“We wanted a place that not only ministered to your soul and heart but also your mind,” said Lundberg, a professor in the communication studies department. “That place was difficult to find, so we decided to roll our own.”
Sethupathy, a genetics professor, said Resurrection Church fills a unique role in the religious community.
“These days it’s increasingly challenging to find a worship community that is really serious and committed to their faith but at the same time is thoughtful and reflective and willing to ask hard questions,” Sethupathy said.
Benfield said the discussion element of the church’s early history has been lost.

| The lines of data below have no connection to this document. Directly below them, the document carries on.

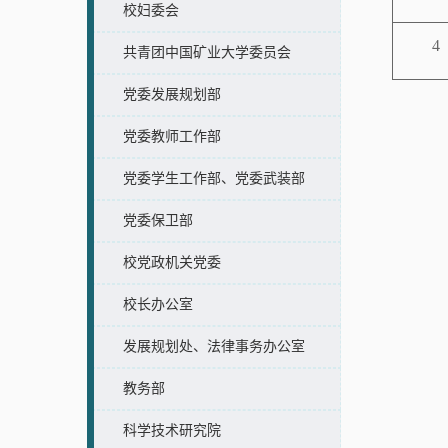
校妇委会
4
共青团中国矿业大学委员会
党委发展规划部
党委教师工作部
党委学生工作部、党委武装部
党委保卫部
校党政机关党委
校长办公室
发展规划处、法律事务办公室
教务部
科学技术研究院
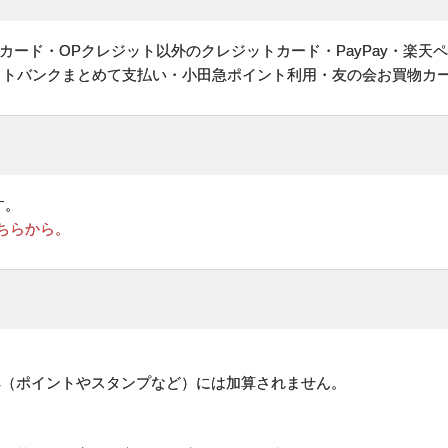
ヤルカード・OPクレジット以外のクレジットカード・PayPay・楽天
フトバンクまとめて支払い・小田急ポイント利用・友の会お買物カ
す。
ちらから。
。
典（ポイントやスタンプなど）には加算されません。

“In Scripture there’s this phrase — ‘iron sharpens iron.’ Do we really have that anymore? Because iron sharpening iron is loud. It sends sparks. I don’t see that going on in the church. I just see everyone coming in their own little echo chamber,” he said. “We’re trying to be an alternative to that.”

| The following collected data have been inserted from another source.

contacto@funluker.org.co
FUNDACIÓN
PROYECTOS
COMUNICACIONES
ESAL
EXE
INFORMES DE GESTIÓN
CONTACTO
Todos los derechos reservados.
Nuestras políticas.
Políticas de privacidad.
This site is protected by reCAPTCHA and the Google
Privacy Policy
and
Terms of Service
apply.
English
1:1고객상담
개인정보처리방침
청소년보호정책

The church works with organizations like City of Joy Rwanda, which provides livestock to families in Rwanda, and Stop Hunger Now, which packages and donates food across the world.
Benfield said they want very little money going to the church itself. No pastor takes a salary.

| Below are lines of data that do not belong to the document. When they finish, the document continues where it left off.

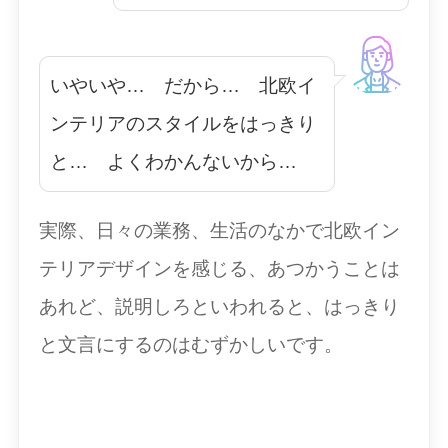
いやいや… だから… 北欧イ
ンテリアのスタイルをはっきり
と… よくわかんないから…
実際、日々の業務、生活のなかで北欧イン
テリアデザインを感じる、あつかうことは
あれど、説明しろといわれると、はっきり
と文言にするのはむずかしいです。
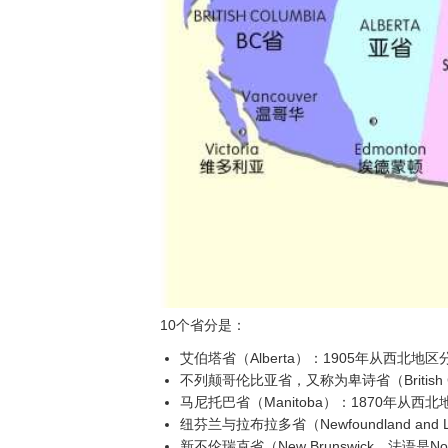
10个省分是：
艾伯塔省（Alberta）：1905年从西北地
不列颠哥伦比亚省，又称为卑诗省（British Col
马尼托巴省（Manitoba）：1870年从西
纽芬兰与拉布拉多省（Newfoundland and La
新不伦瑞克省（New Brunswick，法语是Nou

“If you look at a typical church budget, the money is mostly going to go toward perpetuating the church,” he said. “We’re actually trying to get away from that.”
Lundberg said the church is seeking to expand its 30-member congregation.
“Politically we’re really diverse. We range from Cruz people to hardcore Bernie people and everything in between.”
“The people who have shown up are committed Christians who are kind of misfits at their regular church — wouldn’t quite fit into standard, vanilla, evangelical Christianity.”